◆ WHAT THIS TASK INVOLVES: What follows is a listing. Write it all out exactly.
——————
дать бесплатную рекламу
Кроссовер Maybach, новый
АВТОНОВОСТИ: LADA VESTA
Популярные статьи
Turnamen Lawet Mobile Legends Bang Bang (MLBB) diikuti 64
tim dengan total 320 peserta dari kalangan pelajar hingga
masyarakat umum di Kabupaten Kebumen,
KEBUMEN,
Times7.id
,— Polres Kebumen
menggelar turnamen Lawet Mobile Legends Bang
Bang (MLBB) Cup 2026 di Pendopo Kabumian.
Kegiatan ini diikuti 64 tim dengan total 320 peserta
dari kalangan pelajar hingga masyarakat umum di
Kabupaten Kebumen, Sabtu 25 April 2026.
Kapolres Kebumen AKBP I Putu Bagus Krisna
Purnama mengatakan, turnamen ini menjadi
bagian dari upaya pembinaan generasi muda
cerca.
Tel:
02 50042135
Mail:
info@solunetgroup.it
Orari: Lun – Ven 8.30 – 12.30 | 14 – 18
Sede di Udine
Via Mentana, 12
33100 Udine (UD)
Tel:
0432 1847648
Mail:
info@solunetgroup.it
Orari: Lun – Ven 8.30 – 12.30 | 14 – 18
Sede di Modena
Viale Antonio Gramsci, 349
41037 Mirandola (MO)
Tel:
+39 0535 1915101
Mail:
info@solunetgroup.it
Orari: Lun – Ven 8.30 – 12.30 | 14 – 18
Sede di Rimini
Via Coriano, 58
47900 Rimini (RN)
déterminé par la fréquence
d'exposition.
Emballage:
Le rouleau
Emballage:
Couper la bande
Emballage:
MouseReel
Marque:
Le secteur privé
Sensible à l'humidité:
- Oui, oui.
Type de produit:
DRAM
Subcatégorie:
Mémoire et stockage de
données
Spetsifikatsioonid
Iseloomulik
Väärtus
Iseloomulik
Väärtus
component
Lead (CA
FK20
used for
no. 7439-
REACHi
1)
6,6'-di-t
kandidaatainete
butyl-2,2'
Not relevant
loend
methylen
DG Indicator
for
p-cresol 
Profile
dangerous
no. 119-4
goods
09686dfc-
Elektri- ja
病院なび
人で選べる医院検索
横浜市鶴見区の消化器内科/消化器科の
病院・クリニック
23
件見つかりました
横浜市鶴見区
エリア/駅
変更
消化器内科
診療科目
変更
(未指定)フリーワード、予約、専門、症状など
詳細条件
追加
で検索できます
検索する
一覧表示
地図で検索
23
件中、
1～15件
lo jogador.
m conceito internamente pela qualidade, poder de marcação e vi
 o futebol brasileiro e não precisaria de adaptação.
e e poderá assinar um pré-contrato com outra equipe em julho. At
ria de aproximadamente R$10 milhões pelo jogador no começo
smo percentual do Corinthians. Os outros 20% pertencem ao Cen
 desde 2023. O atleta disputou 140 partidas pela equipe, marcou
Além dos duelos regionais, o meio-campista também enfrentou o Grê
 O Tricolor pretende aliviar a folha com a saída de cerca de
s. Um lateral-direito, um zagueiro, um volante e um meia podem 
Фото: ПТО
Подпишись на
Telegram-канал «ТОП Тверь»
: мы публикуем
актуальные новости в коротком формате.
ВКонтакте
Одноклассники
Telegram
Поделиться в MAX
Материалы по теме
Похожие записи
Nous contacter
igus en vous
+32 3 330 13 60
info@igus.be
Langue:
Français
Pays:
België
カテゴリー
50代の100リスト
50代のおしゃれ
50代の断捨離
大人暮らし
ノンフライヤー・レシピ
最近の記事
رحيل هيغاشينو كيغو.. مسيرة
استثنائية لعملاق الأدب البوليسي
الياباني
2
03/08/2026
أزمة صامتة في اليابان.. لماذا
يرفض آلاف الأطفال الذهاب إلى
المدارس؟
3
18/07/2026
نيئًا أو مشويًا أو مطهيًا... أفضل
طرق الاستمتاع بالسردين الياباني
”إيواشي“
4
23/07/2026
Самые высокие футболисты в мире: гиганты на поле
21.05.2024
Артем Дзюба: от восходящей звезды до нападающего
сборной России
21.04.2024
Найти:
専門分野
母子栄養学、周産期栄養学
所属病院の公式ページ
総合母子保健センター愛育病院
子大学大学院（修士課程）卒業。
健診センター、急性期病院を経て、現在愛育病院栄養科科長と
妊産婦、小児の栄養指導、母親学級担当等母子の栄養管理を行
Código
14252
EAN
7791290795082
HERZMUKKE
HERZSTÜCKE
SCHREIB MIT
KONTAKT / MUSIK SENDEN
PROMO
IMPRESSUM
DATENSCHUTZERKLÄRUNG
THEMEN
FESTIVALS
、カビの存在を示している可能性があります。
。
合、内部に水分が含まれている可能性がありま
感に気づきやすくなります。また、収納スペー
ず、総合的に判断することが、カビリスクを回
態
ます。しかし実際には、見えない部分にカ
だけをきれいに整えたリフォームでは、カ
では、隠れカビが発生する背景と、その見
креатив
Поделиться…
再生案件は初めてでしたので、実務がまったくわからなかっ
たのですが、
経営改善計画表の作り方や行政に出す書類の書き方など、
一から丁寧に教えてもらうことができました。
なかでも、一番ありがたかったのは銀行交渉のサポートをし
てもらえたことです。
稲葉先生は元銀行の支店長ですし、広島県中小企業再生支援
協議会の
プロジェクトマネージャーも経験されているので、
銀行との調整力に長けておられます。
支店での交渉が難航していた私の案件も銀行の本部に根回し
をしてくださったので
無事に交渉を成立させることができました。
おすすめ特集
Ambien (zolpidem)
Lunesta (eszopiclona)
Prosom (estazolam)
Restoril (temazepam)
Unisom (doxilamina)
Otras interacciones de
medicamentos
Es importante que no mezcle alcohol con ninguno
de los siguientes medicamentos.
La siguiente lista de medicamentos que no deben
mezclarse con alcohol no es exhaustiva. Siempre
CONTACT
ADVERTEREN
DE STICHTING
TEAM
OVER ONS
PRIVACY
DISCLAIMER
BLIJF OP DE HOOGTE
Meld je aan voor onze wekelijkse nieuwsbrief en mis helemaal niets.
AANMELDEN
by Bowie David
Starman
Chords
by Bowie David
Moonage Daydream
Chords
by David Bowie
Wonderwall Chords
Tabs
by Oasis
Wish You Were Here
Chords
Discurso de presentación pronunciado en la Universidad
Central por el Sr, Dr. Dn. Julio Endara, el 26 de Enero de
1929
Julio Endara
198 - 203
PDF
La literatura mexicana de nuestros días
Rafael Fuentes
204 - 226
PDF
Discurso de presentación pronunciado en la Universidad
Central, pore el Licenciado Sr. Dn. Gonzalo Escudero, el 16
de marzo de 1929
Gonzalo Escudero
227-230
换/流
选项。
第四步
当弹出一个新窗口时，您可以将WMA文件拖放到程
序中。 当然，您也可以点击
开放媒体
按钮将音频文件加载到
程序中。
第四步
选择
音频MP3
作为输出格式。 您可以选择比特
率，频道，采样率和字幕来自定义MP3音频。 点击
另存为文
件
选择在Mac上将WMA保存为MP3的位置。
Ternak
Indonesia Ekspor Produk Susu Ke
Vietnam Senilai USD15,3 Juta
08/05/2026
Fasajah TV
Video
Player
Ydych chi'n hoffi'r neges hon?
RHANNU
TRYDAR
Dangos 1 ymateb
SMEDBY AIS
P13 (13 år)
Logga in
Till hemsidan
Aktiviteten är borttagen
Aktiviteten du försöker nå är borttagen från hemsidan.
——————
◆ EXERCISE RESPONSE:
дать бесплатную рекламу
Кроссовер Maybach, новый
АВТОНОВОСТИ: LADA VESTA
Популярные статьи
Turnamen Lawet Mobile Legends Bang Bang (MLBB) diikuti 64
tim dengan total 320 peserta dari kalangan pelajar hingga
masyarakat umum di Kabupaten Kebumen,
KEBUMEN,
Times7.id
,— Polres Kebumen
menggelar turnamen Lawet Mobile Legends Bang
Bang (MLBB) Cup 2026 di Pendopo Kabumian.
Kegiatan ini diikuti 64 tim dengan total 320 peserta
dari kalangan pelajar hingga masyarakat umum di
Kabupaten Kebumen, Sabtu 25 April 2026.
Kapolres Kebumen AKBP I Putu Bagus Krisna
Purnama mengatakan, turnamen ini menjadi
bagian dari upaya pembinaan generasi muda
cerca.
Tel:
02 50042135
Mail:
info@solunetgroup.it
Orari: Lun – Ven 8.30 – 12.30 | 14 – 18
Sede di Udine
Via Mentana, 12
33100 Udine (UD)
Tel:
0432 1847648
Mail:
info@solunetgroup.it
Orari: Lun – Ven 8.30 – 12.30 | 14 – 18
Sede di Modena
Viale Antonio Gramsci, 349
41037 Mirandola (MO)
Tel:
+39 0535 1915101
Mail:
info@solunetgroup.it
Orari: Lun – Ven 8.30 – 12.30 | 14 – 18
Sede di Rimini
Via Coriano, 58
47900 Rimini (RN)
déterminé par la fréquence
d'exposition.
Emballage:
Le rouleau
Emballage:
Couper la bande
Emballage:
MouseReel
Marque:
Le secteur privé
Sensible à l'humidité:
- Oui, oui.
Type de produit:
DRAM
Subcatégorie:
Mémoire et stockage de
données
Spetsifikatsioonid
Iseloomulik
Väärtus
Iseloomulik
Väärtus
component
Lead (CA
FK20
used for
no. 7439-
REACHi
1)
6,6'-di-t
kandidaatainete
butyl-2,2'
Not relevant
loend
methylen
DG Indicator
for
p-cresol 
Profile
dangerous
no. 119-4
goods
09686dfc-
Elektri- ja
病院なび
人で選べる医院検索
横浜市鶴見区の消化器内科/消化器科の
病院・クリニック
23
件見つかりました
横浜市鶴見区
エリア/駅
変更
消化器内科
診療科目
変更
(未指定)フリーワード、予約、専門、症状など
詳細条件
追加
で検索できます
検索する
一覧表示
地図で検索
23
件中、
1～15件
lo jogador.
m conceito internamente pela qualidade, poder de marcação e vi
 o futebol brasileiro e não precisaria de adaptação.
e e poderá assinar um pré-contrato com outra equipe em julho. At
ria de aproximadamente R$10 milhões pelo jogador no começo
smo percentual do Corinthians. Os outros 20% pertencem ao Cen
 desde 2023. O atleta disputou 140 partidas pela equipe, marcou
Além dos duelos regionais, o meio-campista também enfrentou o Grê
 O Tricolor pretende aliviar a folha com a saída de cerca de
s. Um lateral-direito, um zagueiro, um volante e um meia podem 
Фото: ПТО
Подпишись на
Telegram-канал «ТОП Тверь»
: мы публикуем
актуальные новости в коротком формате.
ВКонтакте
Одноклассники
Telegram
Поделиться в MAX
Материалы по теме
Похожие записи
Nous contacter
igus en vous
+32 3 330 13 60
info@igus.be
Langue:
Français
Pays:
België
カテゴリー
50代の100リスト
50代のおしゃれ
50代の断捨離
大人暮らし
ノンフライヤー・レシピ
最近の記事
رحيل هيغاشينو كيغو.. مسيرة
استثنائية لعملاق الأدب البوليسي
الياباني
2
03/08/2026
أزمة صامتة في اليابان.. لماذا
يرفض آلاف الأطفال الذهاب إلى
المدارس؟
3
18/07/2026
نيئًا أو مشويًا أو مطهيًا... أفضل
طرق الاستمتاع بالسردين الياباني
”إيواشي“
4
23/07/2026
Самые высокие футболисты в мире: гиганты на поле
21.05.2024
Артем Дзюба: от восходящей звезды до нападающего
сборной России
21.04.2024
Найти:
専門分野
母子栄養学、周産期栄養学
所属病院の公式ページ
総合母子保健センター愛育病院
子大学大学院（修士課程）卒業。
健診センター、急性期病院を経て、現在愛育病院栄養科科長と
妊産婦、小児の栄養指導、母親学級担当等母子の栄養管理を行
Código
14252
EAN
7791290795082
HERZMUKKE
HERZSTÜCKE
SCHREIB MIT
KONTAKT / MUSIK SENDEN
PROMO
IMPRESSUM
DATENSCHUTZERKLÄRUNG
THEMEN
FESTIVALS
、カビの存在を示している可能性があります。
。
合、内部に水分が含まれている可能性がありま
感に気づきやすくなります。また、収納スペー
ず、総合的に判断することが、カビリスクを回
態
ます。しかし実際には、見えない部分にカ
だけをきれいに整えたリフォームでは、カ
では、隠れカビが発生する背景と、その見
креатив
Поделиться…
再生案件は初めてでしたので、実務がまったくわからなかっ
たのですが、
経営改善計画表の作り方や行政に出す書類の書き方など、
一から丁寧に教えてもらうことができました。
なかでも、一番ありがたかったのは銀行交渉のサポートをし
てもらえたことです。
稲葉先生は元銀行の支店長ですし、広島県中小企業再生支援
協議会の
プロジェクトマネージャーも経験されているので、
銀行との調整力に長けておられます。
支店での交渉が難航していた私の案件も銀行の本部に根回し
をしてくださったので
無事に交渉を成立させることができました。
おすすめ特集
Ambien (zolpidem)
Lunesta (eszopiclona)
Prosom (estazolam)
Restoril (temazepam)
Unisom (doxilamina)
Otras interacciones de
medicamentos
Es importante que no mezcle alcohol con ninguno
de los siguientes medicamentos.
La siguiente lista de medicamentos que no deben
mezclarse con alcohol no es exhaustiva. Siempre
CONTACT
ADVERTEREN
DE STICHTING
TEAM
OVER ONS
PRIVACY
DISCLAIMER
BLIJF OP DE HOOGTE
Meld je aan voor onze wekelijkse nieuwsbrief en mis helemaal niets.
AANMELDEN
by Bowie David
Starman
Chords
by Bowie David
Moonage Daydream
Chords
by David Bowie
Wonderwall Chords
Tabs
by Oasis
Wish You Were Here
Chords
Discurso de presentación pronunciado en la Universidad
Central por el Sr, Dr. Dn. Julio Endara, el 26 de Enero de
1929
Julio Endara
198 - 203
PDF
La literatura mexicana de nuestros días
Rafael Fuentes
204 - 226
PDF
Discurso de presentación pronunciado en la Universidad
Central, pore el Licenciado Sr. Dn. Gonzalo Escudero, el 16
de marzo de 1929
Gonzalo Escudero
227-230
换/流
选项。
第四步
当弹出一个新窗口时，您可以将WMA文件拖放到程
序中。 当然，您也可以点击
开放媒体
按钮将音频文件加载到
程序中。
第四步
选择
音频MP3
作为输出格式。 您可以选择比特
率，频道，采样率和字幕来自定义MP3音频。 点击
另存为文
件
选择在Mac上将WMA保存为MP3的位置。
Ternak
Indonesia Ekspor Produk Susu Ke
Vietnam Senilai USD15,3 Juta
08/05/2026
Fasajah TV
Video
Player
Ydych chi'n hoffi'r neges hon?
RHANNU
TRYDAR
Dangos 1 ymateb
SMEDBY AIS
P13 (13 år)
Logga in
Till hemsidan
Aktiviteten är borttagen
Aktiviteten du försöker nå är borttagen från hemsidan.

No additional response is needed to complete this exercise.